Requirement:
Wherever a picture appears in the data below, omit it, and restate everything else word for word.

===== Data shown

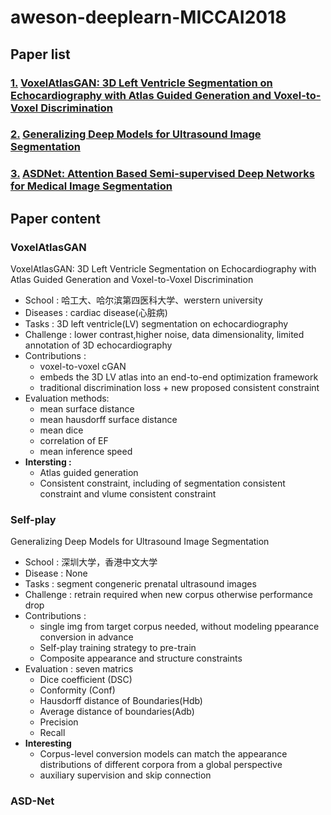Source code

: # aweson-deeplearn-MICCAI2018

## Paper list

### [1.](#VoxelAtlasGAN) [VoxelAtlasGAN: 3D Left Ventricle Segmentation on Echocardiography with Atlas Guided Generation and Voxel-to-Voxel Discrimination](http://cn.arxiv.org/abs/1806.03619)

### [2.](#Self-play) [Generalizing Deep Models for Ultrasound Image Segmentation](https://www.researchgate.net/publication/327629404_Generalizing_Deep_Models_for_Ultrasound_Image_Segmentation_21st_International_Conference_Granada_Spain_September_16-20_2018_Proceedings_Part_IV)

### [3.](#ASD-Net) [ASDNet: Attention Based Semi-supervised Deep Networks for Medical Image Segmentation](https://link.springer.com/content/pdf/10.1007%2F978-3-030-00937-3_43.pdf)


## Paper content

### VoxelAtlasGAN
VoxelAtlasGAN: 3D Left Ventricle Segmentation on Echocardiography with Atlas Guided Generation and Voxel-to-Voxel Discrimination
 
 - School : 哈工大、哈尔滨第四医科大学、werstern university
 - Diseases : cardiac disease(心脏病)
 - Tasks : 3D left ventricle(LV) segmentation on echocardiography
 - Challenge : lower contrast,higher noise, data dimensionality, limited annotation of 3D echocardiography
 - Contributions :
   - voxel-to-voxel cGAN
   - embeds the 3D LV atlas into an end-to-end optimization framework
   - traditional discrimination loss + new proposed consistent constraint
 - Evaluation methods:
   - mean surface distance
   - mean hausdorff surface distance
   - mean dice
   - correlation of EF
   - mean inference speed
 - **Intersting :** 
   - Atlas guided generation
   - Consistent constraint, including of segmentation consistent constraint and vlume consistent constraint
   

### Self-play
Generalizing Deep Models for Ultrasound Image Segmentation

 - School : 深圳大学，香港中文大学
 - Disease : None
 - Tasks : segment congeneric prenatal ultrasound images
 - Challenge : retrain required when new corpus otherwise performance drop
 - Contributions :
   - single img from target corpus needed, without modeling ppearance conversion in advance
   - Self-play training strategy to pre-train
   - Composite appearance and structure constraints
 - Evaluation : seven matrics
   - Dice coefficient (DSC)
   - Conformity (Conf)
   - Hausdorff distance of Boundaries(Hdb)
   - Average distance of boundaries(Adb)
   - Precision
   - Recall
 - **Interesting**
   - Corpus-level conversion models can match the appearance distributions of different corpora from a global perspective
   - auxiliary supervision and skip connection

### ASD-Net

==========

Exercise result:
Source code

: # aweson-deeplearn-MICCAI2018

## Paper list

### [1.](#VoxelAtlasGAN) [VoxelAtlasGAN: 3D Left Ventricle Segmentation on Echocardiography with Atlas Guided Generation and Voxel-to-Voxel Discrimination](http://cn.arxiv.org/abs/1806.03619)

### [2.](#Self-play) [Generalizing Deep Models for Ultrasound Image Segmentation](https://www.researchgate.net/publication/327629404_Generalizing_Deep_Models_for_Ultrasound_Image_Segmentation_21st_International_Conference_Granada_Spain_September_16-20_2018_Proceedings_Part_IV)

### [3.](#ASD-Net) [ASDNet: Attention Based Semi-supervised Deep Networks for Medical Image Segmentation](https://link.springer.com/content/pdf/10.1007%2F978-3-030-00937-3_43.pdf)


## Paper content

### VoxelAtlasGAN
VoxelAtlasGAN: 3D Left Ventricle Segmentation on Echocardiography with Atlas Guided Generation and Voxel-to-Voxel Discrimination
 
 - School : 哈工大、哈尔滨第四医科大学、werstern university
 - Diseases : cardiac disease(心脏病)
 - Tasks : 3D left ventricle(LV) segmentation on echocardiography
 - Challenge : lower contrast,higher noise, data dimensionality, limited annotation of 3D echocardiography
 - Contributions :
   - voxel-to-voxel cGAN
   - embeds the 3D LV atlas into an end-to-end optimization framework
   - traditional discrimination loss + new proposed consistent constraint
 - Evaluation methods:
   - mean surface distance
   - mean hausdorff surface distance
   - mean dice
   - correlation of EF
   - mean inference speed
 - **Intersting :** 
   - Atlas guided generation
   - Consistent constraint, including of segmentation consistent constraint and vlume consistent constraint
   

### Self-play
Generalizing Deep Models for Ultrasound Image Segmentation

 - School : 深圳大学，香港中文大学
 - Disease : None
 - Tasks : segment congeneric prenatal ultrasound images
 - Challenge : retrain required when new corpus otherwise performance drop
 - Contributions :
   - single img from target corpus needed, without modeling ppearance conversion in advance
   - Self-play training strategy to pre-train
   - Composite appearance and structure constraints
 - Evaluation : seven matrics
   - Dice coefficient (DSC)
   - Conformity (Conf)
   - Hausdorff distance of Boundaries(Hdb)
   - Average distance of boundaries(Adb)
   - Precision
   - Recall
 - **Interesting**
   - Corpus-level conversion models can match the appearance distributions of different corpora from a global perspective
   - auxiliary supervision and skip connection

### ASD-Net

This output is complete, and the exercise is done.